Texto selecionado
-*-

Capitalismo, futebol e o povo
O capitalismo tende a destruir e tirar até mesmo o que nos permitiu sentir como nosso em algum momento de nossas vidas. Isso não significa que o futebol seja um espaço descontaminado pela lógica capitalista. Muito pelo contrário: o projeto da SuperLiga é simplesmente mais um reflexo dos processos de concentração de capital global e uma tentativa dos clubes mais ricos de garantir seus lucros após a crise do COVID.
No entanto, não defender este novo modelo não significa sentir saudade do antigo modelo que levou à situação atual. O que aconteceu é parte de uma acirrada disputa entre os grandes clubes europeus e a UEFA sobre a distribuição do suculento bolo que é a Champions League. A FIFA e a UEFA agora falam de solidariedade e acusam que querem quebrar o futebol, mas na realidade estes dirigentes milionários apenas cuidam de seus interesses. Eles não buscam o bem do futebol de base nem se preocupam com os clubes mais humildes, o que procuram é aumentar os seus lucros. E se não é esse o caso, diga-nos por que a FIFA agora aposta em um Mundialzinho de 32 clubes e a UEFA criam uma Copa das Nações, e a Liga da Confederações, se não é porque apostam em mais jogos e mais dinheiro. Aqui está um duplo discurso bastante hipócrita: eles defendem o futebol e a integridade quando é conveniente, mas enquanto isso, não param de criar competições e de incluir mais partidas no calendário. Na verdade, a proposta dos novos campeonatos que a UEFA defende não é mais do que uma superliga secreta, projetada para que os grandes ganhem mais. Para a UEFA as/os torcedoras/es importam pouco, algo que é claramente demonstrado em cada final da Liga dos Campeões, onde entregam apenas dez por cento do que ganham para os finalistas. A UEFA pensa nos adeptos? Não, estão pensando nos seus patrocinadores, que recebem muito mais do que as equipes que chegam à final.

-*-

Dados coletados

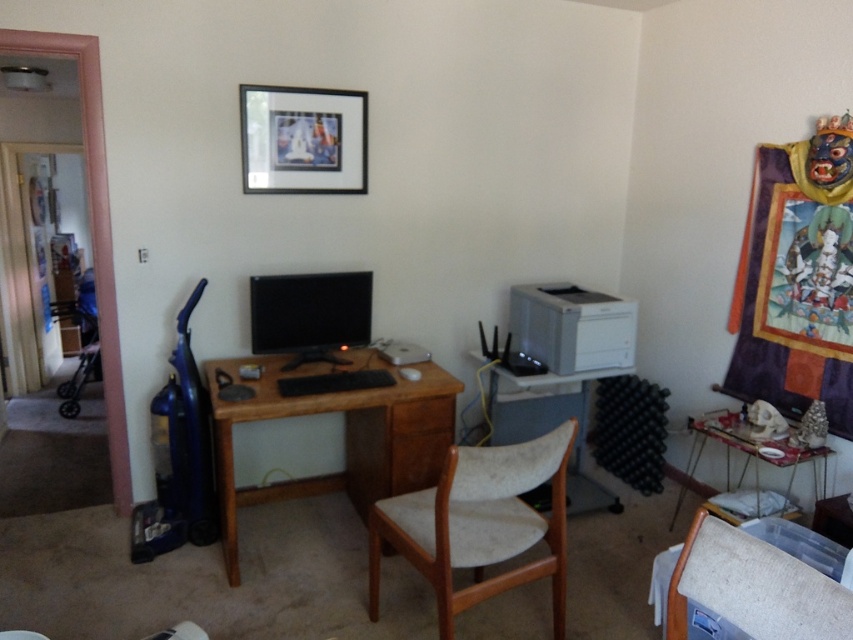
Question: Is black glossy monitor at center above metallic silver table at lower right?

Choices:
 (A) no
 (B) yes

Answer: (B)

Question: Which of the following is the closest to the observer?

Choices:
 (A) (315, 170)
 (B) (671, 596)
 (C) (229, 428)
 (D) (689, 422)

Answer: (B)

Question: Does metallic silver table at lower right appear under beige fabric swivel chair at lower right?

Choices:
 (A) no
 (B) yes

Answer: (B)

Question: Observing the image, what is the correct spatial positioning of black matte picture frame at upper center in reference to black glossy monitor at center?

Choices:
 (A) below
 (B) above

Answer: (B)

Question: Which point is farther to the camera?

Choices:
 (A) (224, 449)
 (B) (498, 374)
 (C) (724, 436)

Answer: (B)

Question: Estimate the real-world distances between objects in this image. Which object is closer to the brown wood computer desk at center?

Choices:
 (A) black matte picture frame at upper center
 (B) beige fabric swivel chair at lower right

Answer: (A)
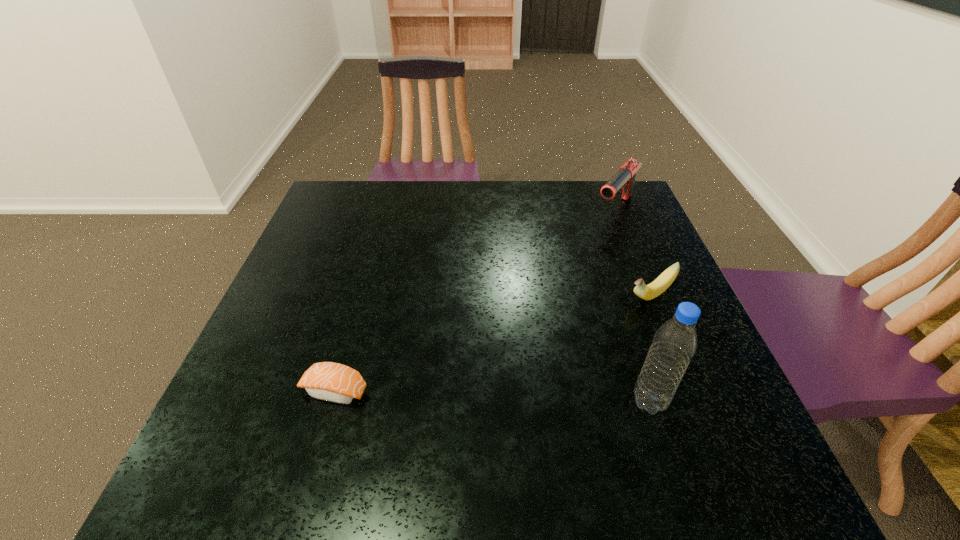
You are a GUI agent. You are given a task and a screenshot of the screen. Output one action in this format:
    pyautogui.click(x=<x>, y=<y>)
    Task: Click on the vacant space located at the stem of the second farthest object
    This screenshot has width=960, height=540.
    Given the screenshot: What is the action you would take?
    pyautogui.click(x=566, y=357)

Find the location of a particular element. vacant area situated 0.120m at the stem of the second farthest object is located at coordinates (598, 333).

Find the location of a particular element. Image resolution: width=960 pixels, height=540 pixels. free space located at the aiming end of the gun is located at coordinates (535, 308).

You are a GUI agent. You are given a task and a screenshot of the screen. Output one action in this format:
    pyautogui.click(x=<x>, y=<y>)
    Task: Click on the vacant region located 0.140m at the aiming end of the gun
    Image resolution: width=960 pixels, height=540 pixels.
    Given the screenshot: What is the action you would take?
    pyautogui.click(x=584, y=251)

At what (x,y) coordinates should I click in order to perform the action: click on free region located 0.200m at the aiming end of the gun. Please return your answer as a coordinate pair (x, y). The width and height of the screenshot is (960, 540). Looking at the image, I should click on (574, 262).

Image resolution: width=960 pixels, height=540 pixels. I want to click on object that is at the far edge, so click(624, 179).

Find the location of a particular element. This screenshot has width=960, height=540. sushi at the near edge is located at coordinates (329, 381).

Find the location of a particular element. water bottle located in the near edge section of the desktop is located at coordinates (675, 342).

I want to click on object that is positioned at the left edge, so (x=329, y=381).

Locate an element on the screen. The image size is (960, 540). water bottle located at the right edge is located at coordinates coord(675,342).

-*-

Tarefas a realizar
• 1. Reproduza o trecho do texto sobre capitalismo e futebol que vai de "Capitalismo, futebol e" até "crise do COVID.", inclusive, trocando "concentração de capital global" por "acumulação de capital global".
• 2. Prossiga o texto sobre capitalismo e futebol a partir do ponto em que ele termina.
As entradas não são necessárias para este exercício.

Resultados do exercício
• 1.
Capitalismo, futebol e o povo
O capitalismo tende a destruir e tirar até mesmo o que nos permitiu sentir como nosso em algum momento de nossas vidas. Isso não significa que o futebol seja um espaço descontaminado pela lógica capitalista. Muito pelo contrário: o projeto da SuperLiga é simplesmente mais um reflexo dos processos de acumulação de capital global e uma tentativa dos clubes mais ricos de garantir seus lucros após a crise do COVID.

• 2.
Volta às origens e resgate do futebol para as/os torcedoras/es
Que as/os torcedoras/es se sintam mais próximas/os do futebol de novo e recuperem esse romantismo que nunca deveria ter sido perdido significa certamente apostar em um modelo que desprivatize os times e desmercantilize as competições. Uma tarefa muito complicada, mas necessária, que implicaria limitar os salários dos jogadores de futebol e limitar os orçamentos dos clubes. Um futebol em que os membros são os que decidem e mandam: um futebol que seja de todas as pessoas que gostam de um esporte, que não vamos esquecer, sempre foi vivido e produzido pela classe trabalhadora.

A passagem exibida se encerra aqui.